Oltre a queste accuse, ritenute infondate dal Tribunale, la donna affermava, altresì, che a provvedere al mantenimento del figlio fosse il suo nuovo compagno, vista l’indifferenza da parte del padre naturale.

A seguito della pubblicazione di tali affermazioni sul profilo Facebook della donna, il post veniva condiviso da molte persone, tanto è vero che l’ex compagno diveniva oggetto di numerosi commenti ed appariva, ad un numero indefinito di persone iscritte sul famoso social network, come un individuo totalmente indifferente ai bisogni del figlio.
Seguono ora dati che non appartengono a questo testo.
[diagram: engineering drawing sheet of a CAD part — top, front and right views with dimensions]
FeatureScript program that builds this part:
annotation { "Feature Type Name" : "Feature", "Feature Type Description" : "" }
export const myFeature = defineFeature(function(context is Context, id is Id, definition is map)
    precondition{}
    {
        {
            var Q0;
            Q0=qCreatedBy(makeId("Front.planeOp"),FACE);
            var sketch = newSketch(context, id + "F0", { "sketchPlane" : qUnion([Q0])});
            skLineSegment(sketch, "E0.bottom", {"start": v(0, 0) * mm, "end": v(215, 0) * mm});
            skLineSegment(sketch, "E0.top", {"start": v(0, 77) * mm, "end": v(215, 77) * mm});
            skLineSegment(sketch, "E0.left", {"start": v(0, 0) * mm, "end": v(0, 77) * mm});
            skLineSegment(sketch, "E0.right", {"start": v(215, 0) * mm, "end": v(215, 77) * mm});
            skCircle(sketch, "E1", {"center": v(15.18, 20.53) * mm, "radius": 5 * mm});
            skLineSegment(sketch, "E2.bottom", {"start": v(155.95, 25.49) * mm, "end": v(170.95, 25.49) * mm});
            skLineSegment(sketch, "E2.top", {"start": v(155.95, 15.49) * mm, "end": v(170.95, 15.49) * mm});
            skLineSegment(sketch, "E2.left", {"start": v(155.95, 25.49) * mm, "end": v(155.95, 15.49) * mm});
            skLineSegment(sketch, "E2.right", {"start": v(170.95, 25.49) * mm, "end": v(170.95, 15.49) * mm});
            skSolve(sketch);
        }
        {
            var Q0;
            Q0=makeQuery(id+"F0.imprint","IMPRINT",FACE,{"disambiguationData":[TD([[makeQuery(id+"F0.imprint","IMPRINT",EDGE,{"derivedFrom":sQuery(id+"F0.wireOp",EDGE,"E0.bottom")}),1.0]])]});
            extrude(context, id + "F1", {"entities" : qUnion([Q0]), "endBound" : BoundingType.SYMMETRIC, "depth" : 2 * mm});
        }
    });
La decisione e le motivazioni.

Con la Sentenza emessa a seguito del dibattimento, il Tribunale di Campobasso ha ritenuto configurato il reato di diffamazione aggravata ai sensi dell'art. 595, comma 3, del Codice penale, in quanto il mancato pagamento del padre di n. 5 mensilità nel corso di 2 anni, unitamente alla richiesta di affidamento esclusivo del figlio, è tale da non poter considerare veritiere le affermazioni della madre, perchè “non corrispondenti totalmente e fedelmente alla realtà dei fatti” così come evidenziati nel post pubblicato sul profilo Facebook oggetto del processo..

Il Tribunale, pertanto, ha posto a fondamento della decisione le seguenti pronunce della Cassazione:

1. "la diffusione di un messaggio diffamatorio attraverso l'uso di una bacheca (...) integra un'ipotesi di diffamazione aggravata ai sensi dell'art. 595, comma 3 c.p., poichè trattasi di una condotta potenzialmente capace di raggiungere un numero indeterminato o comunque quantitativamente apprezzabile di persone” (Cass. Cass. V, 3.5.2018 n. 40083);

2. la diffamazione aggravata si basa secondo la Cassazione: “nella potenzialità, nella idoneità e nella capacità del mezzo utilizzato, per la consumazione del reato a coinvolgere e raggiungere una pluralità di persone, ancorchè non individuate nello specifico ed apprezzabili soltanto in via potenziale, con ciò cagionando un maggiore e più diffuso danno alla persona offesa” (Cass. Pen. Sez. I, 08/06/2015, n. 24431).